Reproduce the source text of every row below character for character. Leave the pictures out of your answer.

*** DATA EXTRACTS ***

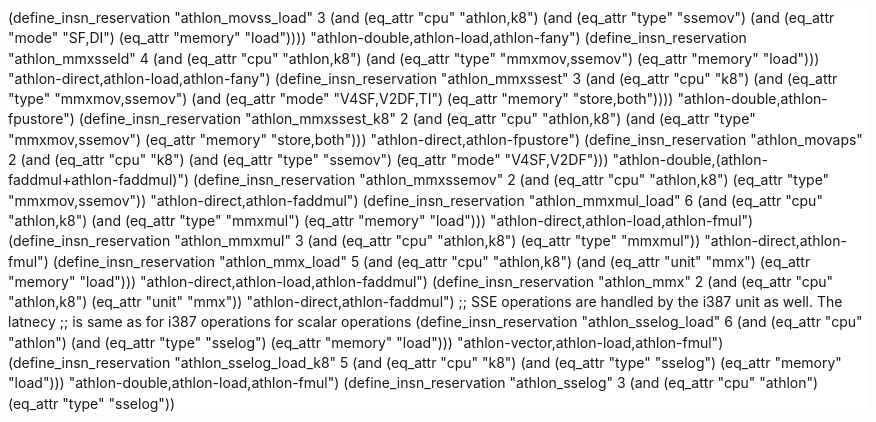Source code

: (define_insn_reservation "athlon_movss_load" 3
			 (and (eq_attr "cpu" "athlon,k8")
			      (and (eq_attr "type" "ssemov")
				   (and (eq_attr "mode" "SF,DI")
					(eq_attr "memory" "load"))))
			 "athlon-double,athlon-load,athlon-fany")
(define_insn_reservation "athlon_mmxsseld" 4
			 (and (eq_attr "cpu" "athlon,k8")
			      (and (eq_attr "type" "mmxmov,ssemov")
				   (eq_attr "memory" "load")))
			 "athlon-direct,athlon-load,athlon-fany")
(define_insn_reservation "athlon_mmxssest" 3
			 (and (eq_attr "cpu" "k8")
			      (and (eq_attr "type" "mmxmov,ssemov")
				   (and (eq_attr "mode" "V4SF,V2DF,TI")
					(eq_attr "memory" "store,both"))))
			 "athlon-double,athlon-fpustore")
(define_insn_reservation "athlon_mmxssest_k8" 2
			 (and (eq_attr "cpu" "athlon,k8")
			      (and (eq_attr "type" "mmxmov,ssemov")
				   (eq_attr "memory" "store,both")))
			 "athlon-direct,athlon-fpustore")
(define_insn_reservation "athlon_movaps" 2
			 (and (eq_attr "cpu" "k8")
			      (and (eq_attr "type" "ssemov")
				   (eq_attr "mode" "V4SF,V2DF")))
			 "athlon-double,(athlon-faddmul+athlon-faddmul)")
(define_insn_reservation "athlon_mmxssemov" 2
			 (and (eq_attr "cpu" "athlon,k8")
			      (eq_attr "type" "mmxmov,ssemov"))
			 "athlon-direct,athlon-faddmul")
(define_insn_reservation "athlon_mmxmul_load" 6
			 (and (eq_attr "cpu" "athlon,k8")
			      (and (eq_attr "type" "mmxmul")
				   (eq_attr "memory" "load")))
			 "athlon-direct,athlon-load,athlon-fmul")
(define_insn_reservation "athlon_mmxmul" 3
			 (and (eq_attr "cpu" "athlon,k8")
			      (eq_attr "type" "mmxmul"))
			 "athlon-direct,athlon-fmul")
(define_insn_reservation "athlon_mmx_load" 5
			 (and (eq_attr "cpu" "athlon,k8")
			      (and (eq_attr "unit" "mmx")
				   (eq_attr "memory" "load")))
			 "athlon-direct,athlon-load,athlon-faddmul")
(define_insn_reservation "athlon_mmx" 2
			 (and (eq_attr "cpu" "athlon,k8")
			      (eq_attr "unit" "mmx"))
			 "athlon-direct,athlon-faddmul")
;; SSE operations are handled by the i387 unit as well.  The latnecy
;; is same as for i387 operations for scalar operations
(define_insn_reservation "athlon_sselog_load" 6
			 (and (eq_attr "cpu" "athlon")
			      (and (eq_attr "type" "sselog")
				   (eq_attr "memory" "load")))
			 "athlon-vector,athlon-load,athlon-fmul")
(define_insn_reservation "athlon_sselog_load_k8" 5
			 (and (eq_attr "cpu" "k8")
			      (and (eq_attr "type" "sselog")
				   (eq_attr "memory" "load")))
			 "athlon-double,athlon-load,athlon-fmul")
(define_insn_reservation "athlon_sselog" 3
			 (and (eq_attr "cpu" "athlon")
			      (eq_attr "type" "sselog"))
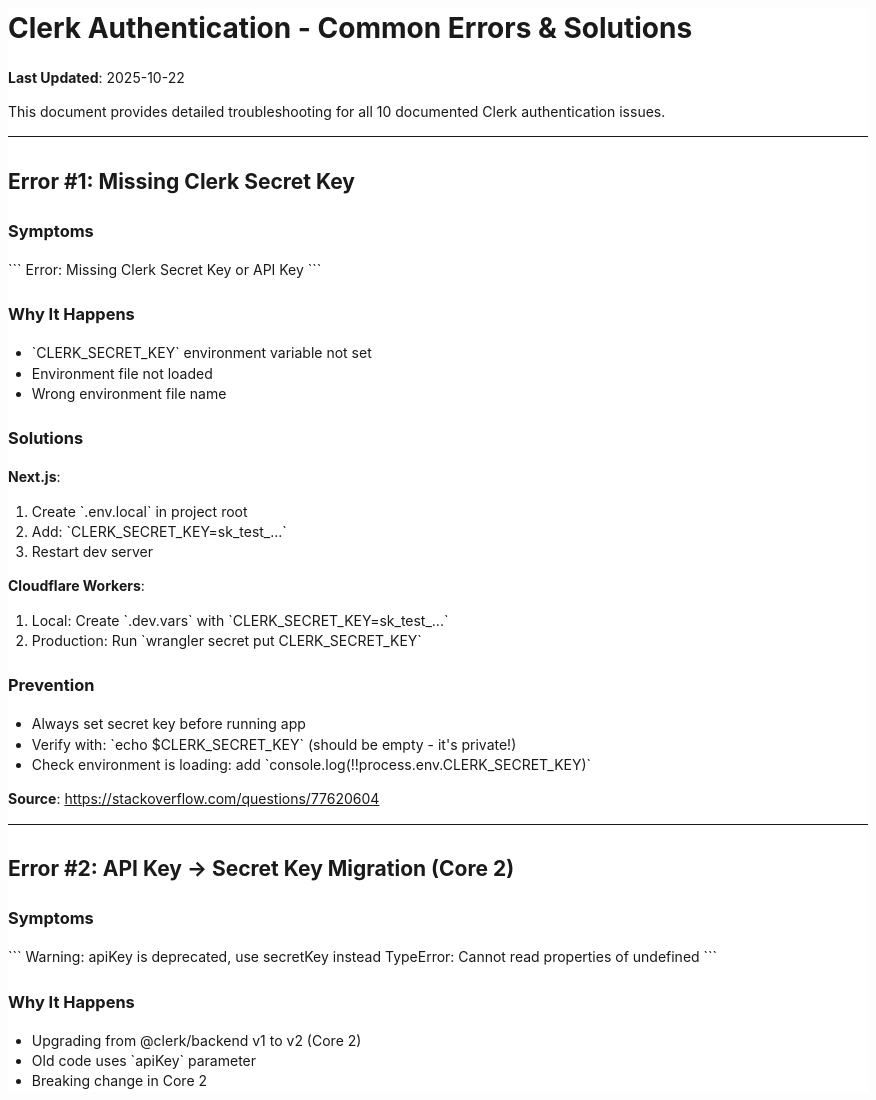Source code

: # Clerk Authentication - Common Errors & Solutions

**Last Updated**: 2025-10-22

This document provides detailed troubleshooting for all 10 documented Clerk authentication issues.

---

## Error #1: Missing Clerk Secret Key

### Symptoms
\`\`\`
Error: Missing Clerk Secret Key or API Key
\`\`\`

### Why It Happens
- \`CLERK_SECRET_KEY\` environment variable not set
- Environment file not loaded
- Wrong environment file name

### Solutions

**Next.js**:
1. Create \`.env.local\` in project root
2. Add: \`CLERK_SECRET_KEY=sk_test_...\`
3. Restart dev server

**Cloudflare Workers**:
1. Local: Create \`.dev.vars\` with \`CLERK_SECRET_KEY=sk_test_...\`
2. Production: Run \`wrangler secret put CLERK_SECRET_KEY\`

### Prevention
- Always set secret key before running app
- Verify with: \`echo $CLERK_SECRET_KEY\` (should be empty - it's private!)
- Check environment is loading: add \`console.log(!!process.env.CLERK_SECRET_KEY)\`

**Source**: https://stackoverflow.com/questions/77620604

---

## Error #2: API Key → Secret Key Migration (Core 2)

### Symptoms
\`\`\`
Warning: apiKey is deprecated, use secretKey instead
TypeError: Cannot read properties of undefined
\`\`\`

### Why It Happens
- Upgrading from @clerk/backend v1 to v2 (Core 2)
- Old code uses \`apiKey\` parameter
- Breaking change in Core 2
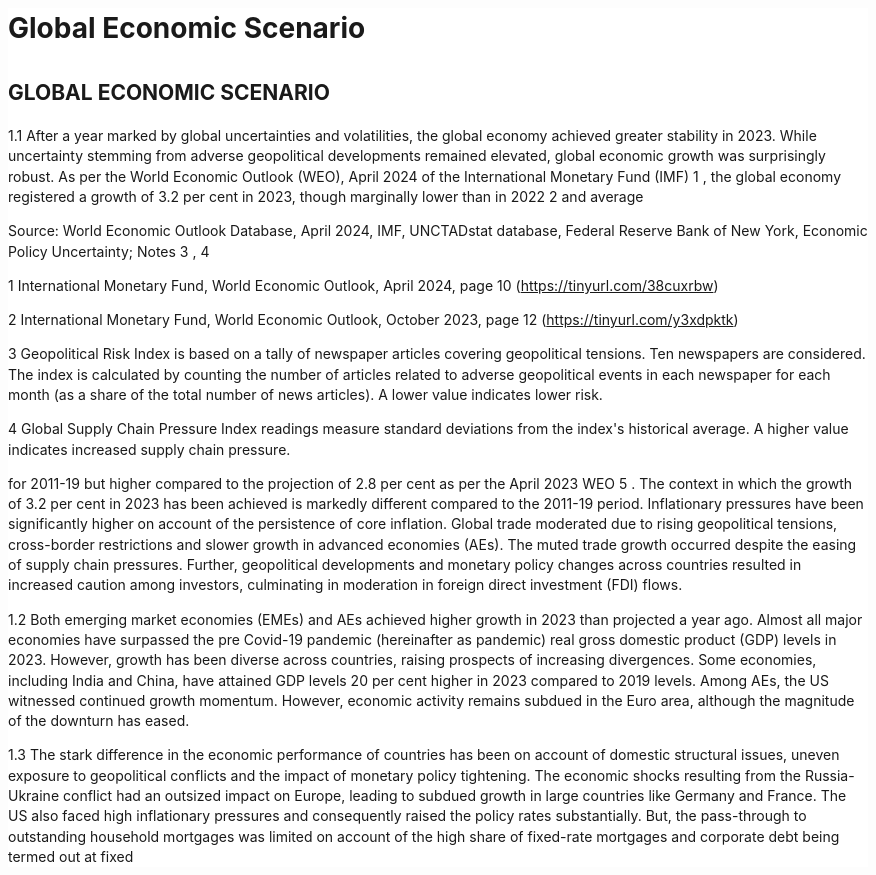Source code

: # Global Economic Scenario

## GLOBAL ECONOMIC SCENARIO

1.1 After a year marked by global uncertainties and volatilities, the global economy achieved greater stability in 2023. While uncertainty stemming from adverse geopolitical developments remained elevated, global economic growth was surprisingly robust. As per the World Economic Outlook (WEO), April 2024 of the International Monetary Fund (IMF) 1 , the global economy registered a growth of 3.2 per cent in 2023, though marginally lower than in 2022 2   and average



Source: World Economic Outlook Database, April 2024, IMF, UNCTADstat database, Federal Reserve Bank of New York, Economic Policy Uncertainty; Notes 3 , 4

1    International Monetary Fund, World Economic Outlook, April 2024, page 10 (https://tinyurl.com/38cuxrbw)

2  International Monetary Fund, World Economic Outlook, October 2023, page 12 (https://tinyurl.com/y3xdpktk)

3    Geopolitical Risk Index is based on a tally of newspaper articles covering geopolitical tensions. Ten newspapers are considered. The index is calculated by counting the number of articles related to adverse geopolitical events in each newspaper for each month (as a share of the total number of news articles). A lower value indicates lower risk.

4    Global Supply Chain Pressure Index readings measure standard deviations from the index's historical average. A higher value indicates increased supply chain pressure.

for 2011-19 but higher compared to the projection of 2.8 per cent as per the April 2023 WEO 5 . The context in which the growth of 3.2 per cent in 2023 has been achieved is markedly different compared  to  the  2011-19  period.  Inflationary  pressures  have  been  significantly  higher  on account of the persistence of core inflation. Global trade moderated due to rising geopolitical tensions,  cross-border  restrictions  and  slower  growth  in  advanced  economies  (AEs).  The muted trade growth occurred despite the easing of supply chain pressures. Further, geopolitical developments  and  monetary  policy  changes  across  countries  resulted  in  increased  caution among investors, culminating in moderation in foreign direct investment (FDI) flows.



1.2 Both emerging market economies (EMEs) and AEs achieved higher growth in 2023 than projected a year ago.  Almost all major economies have surpassed the pre Covid-19 pandemic (hereinafter as pandemic) real gross domestic product (GDP) levels in 2023. However, growth has been diverse across countries, raising prospects of increasing divergences. Some economies, including India and China, have attained GDP levels 20 per cent higher in 2023 compared to 2019 levels. Among AEs, the US witnessed continued growth momentum. However, economic activity remains subdued in the Euro area, although the magnitude of the downturn has eased.

1.3 The  stark  difference  in  the  economic  performance  of  countries  has  been  on  account of  domestic  structural  issues,  uneven  exposure  to  geopolitical  conflicts  and  the  impact  of monetary policy tightening. The economic shocks resulting from the Russia-Ukraine conflict had an outsized impact on Europe, leading to subdued growth in large countries like Germany and France. The US also faced high inflationary pressures and consequently raised the policy rates substantially. But, the pass-through to outstanding household mortgages was limited on account of the high share of fixed-rate mortgages and corporate debt being termed out at fixed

*** End of DATA EXTRACTS ***

§ SOLUTION TO THIS TASK
Source code

: (define_insn_reservation "athlon_movss_load" 3
			 (and (eq_attr "cpu" "athlon,k8")
			      (and (eq_attr "type" "ssemov")
				   (and (eq_attr "mode" "SF,DI")
					(eq_attr "memory" "load"))))
			 "athlon-double,athlon-load,athlon-fany")
(define_insn_reservation "athlon_mmxsseld" 4
			 (and (eq_attr "cpu" "athlon,k8")
			      (and (eq_attr "type" "mmxmov,ssemov")
				   (eq_attr "memory" "load")))
			 "athlon-direct,athlon-load,athlon-fany")
(define_insn_reservation "athlon_mmxssest" 3
			 (and (eq_attr "cpu" "k8")
			      (and (eq_attr "type" "mmxmov,ssemov")
				   (and (eq_attr "mode" "V4SF,V2DF,TI")
					(eq_attr "memory" "store,both"))))
			 "athlon-double,athlon-fpustore")
(define_insn_reservation "athlon_mmxssest_k8" 2
			 (and (eq_attr "cpu" "athlon,k8")
			      (and (eq_attr "type" "mmxmov,ssemov")
				   (eq_attr "memory" "store,both")))
			 "athlon-direct,athlon-fpustore")
(define_insn_reservation "athlon_movaps" 2
			 (and (eq_attr "cpu" "k8")
			      (and (eq_attr "type" "ssemov")
				   (eq_attr "mode" "V4SF,V2DF")))
			 "athlon-double,(athlon-faddmul+athlon-faddmul)")
(define_insn_reservation "athlon_mmxssemov" 2
			 (and (eq_attr "cpu" "athlon,k8")
			      (eq_attr "type" "mmxmov,ssemov"))
			 "athlon-direct,athlon-faddmul")
(define_insn_reservation "athlon_mmxmul_load" 6
			 (and (eq_attr "cpu" "athlon,k8")
			      (and (eq_attr "type" "mmxmul")
				   (eq_attr "memory" "load")))
			 "athlon-direct,athlon-load,athlon-fmul")
(define_insn_reservation "athlon_mmxmul" 3
			 (and (eq_attr "cpu" "athlon,k8")
			      (eq_attr "type" "mmxmul"))
			 "athlon-direct,athlon-fmul")
(define_insn_reservation "athlon_mmx_load" 5
			 (and (eq_attr "cpu" "athlon,k8")
			      (and (eq_attr "unit" "mmx")
				   (eq_attr "memory" "load")))
			 "athlon-direct,athlon-load,athlon-faddmul")
(define_insn_reservation "athlon_mmx" 2
			 (and (eq_attr "cpu" "athlon,k8")
			      (eq_attr "unit" "mmx"))
			 "athlon-direct,athlon-faddmul")
;; SSE operations are handled by the i387 unit as well.  The latnecy
;; is same as for i387 operations for scalar operations
(define_insn_reservation "athlon_sselog_load" 6
			 (and (eq_attr "cpu" "athlon")
			      (and (eq_attr "type" "sselog")
				   (eq_attr "memory" "load")))
			 "athlon-vector,athlon-load,athlon-fmul")
(define_insn_reservation "athlon_sselog_load_k8" 5
			 (and (eq_attr "cpu" "k8")
			      (and (eq_attr "type" "sselog")
				   (eq_attr "memory" "load")))
			 "athlon-double,athlon-load,athlon-fmul")
(define_insn_reservation "athlon_sselog" 3
			 (and (eq_attr "cpu" "athlon")
			      (eq_attr "type" "sselog"))
Source code

: # Clerk Authentication - Common Errors & Solutions

**Last Updated**: 2025-10-22

This document provides detailed troubleshooting for all 10 documented Clerk authentication issues.

---

## Error #1: Missing Clerk Secret Key

### Symptoms
\`\`\`
Error: Missing Clerk Secret Key or API Key
\`\`\`

### Why It Happens
- \`CLERK_SECRET_KEY\` environment variable not set
- Environment file not loaded
- Wrong environment file name

### Solutions

**Next.js**:
1. Create \`.env.local\` in project root
2. Add: \`CLERK_SECRET_KEY=sk_test_...\`
3. Restart dev server

**Cloudflare Workers**:
1. Local: Create \`.dev.vars\` with \`CLERK_SECRET_KEY=sk_test_...\`
2. Production: Run \`wrangler secret put CLERK_SECRET_KEY\`

### Prevention
- Always set secret key before running app
- Verify with: \`echo $CLERK_SECRET_KEY\` (should be empty - it's private!)
- Check environment is loading: add \`console.log(!!process.env.CLERK_SECRET_KEY)\`

**Source**: https://stackoverflow.com/questions/77620604

---

## Error #2: API Key → Secret Key Migration (Core 2)

### Symptoms
\`\`\`
Warning: apiKey is deprecated, use secretKey instead
TypeError: Cannot read properties of undefined
\`\`\`

### Why It Happens
- Upgrading from @clerk/backend v1 to v2 (Core 2)
- Old code uses \`apiKey\` parameter
- Breaking change in Core 2
Source code

: # Global Economic Scenario

## GLOBAL ECONOMIC SCENARIO

1.1 After a year marked by global uncertainties and volatilities, the global economy achieved greater stability in 2023. While uncertainty stemming from adverse geopolitical developments remained elevated, global economic growth was surprisingly robust. As per the World Economic Outlook (WEO), April 2024 of the International Monetary Fund (IMF) 1 , the global economy registered a growth of 3.2 per cent in 2023, though marginally lower than in 2022 2   and average



Source: World Economic Outlook Database, April 2024, IMF, UNCTADstat database, Federal Reserve Bank of New York, Economic Policy Uncertainty; Notes 3 , 4

1    International Monetary Fund, World Economic Outlook, April 2024, page 10 (https://tinyurl.com/38cuxrbw)

2  International Monetary Fund, World Economic Outlook, October 2023, page 12 (https://tinyurl.com/y3xdpktk)

3    Geopolitical Risk Index is based on a tally of newspaper articles covering geopolitical tensions. Ten newspapers are considered. The index is calculated by counting the number of articles related to adverse geopolitical events in each newspaper for each month (as a share of the total number of news articles). A lower value indicates lower risk.

4    Global Supply Chain Pressure Index readings measure standard deviations from the index's historical average. A higher value indicates increased supply chain pressure.

for 2011-19 but higher compared to the projection of 2.8 per cent as per the April 2023 WEO 5 . The context in which the growth of 3.2 per cent in 2023 has been achieved is markedly different compared  to  the  2011-19  period.  Inflationary  pressures  have  been  significantly  higher  on account of the persistence of core inflation. Global trade moderated due to rising geopolitical tensions,  cross-border  restrictions  and  slower  growth  in  advanced  economies  (AEs).  The muted trade growth occurred despite the easing of supply chain pressures. Further, geopolitical developments  and  monetary  policy  changes  across  countries  resulted  in  increased  caution among investors, culminating in moderation in foreign direct investment (FDI) flows.



1.2 Both emerging market economies (EMEs) and AEs achieved higher growth in 2023 than projected a year ago.  Almost all major economies have surpassed the pre Covid-19 pandemic (hereinafter as pandemic) real gross domestic product (GDP) levels in 2023. However, growth has been diverse across countries, raising prospects of increasing divergences. Some economies, including India and China, have attained GDP levels 20 per cent higher in 2023 compared to 2019 levels. Among AEs, the US witnessed continued growth momentum. However, economic activity remains subdued in the Euro area, although the magnitude of the downturn has eased.

1.3 The  stark  difference  in  the  economic  performance  of  countries  has  been  on  account of  domestic  structural  issues,  uneven  exposure  to  geopolitical  conflicts  and  the  impact  of monetary policy tightening. The economic shocks resulting from the Russia-Ukraine conflict had an outsized impact on Europe, leading to subdued growth in large countries like Germany and France. The US also faced high inflationary pressures and consequently raised the policy rates substantially. But, the pass-through to outstanding household mortgages was limited on account of the high share of fixed-rate mortgages and corporate debt being termed out at fixed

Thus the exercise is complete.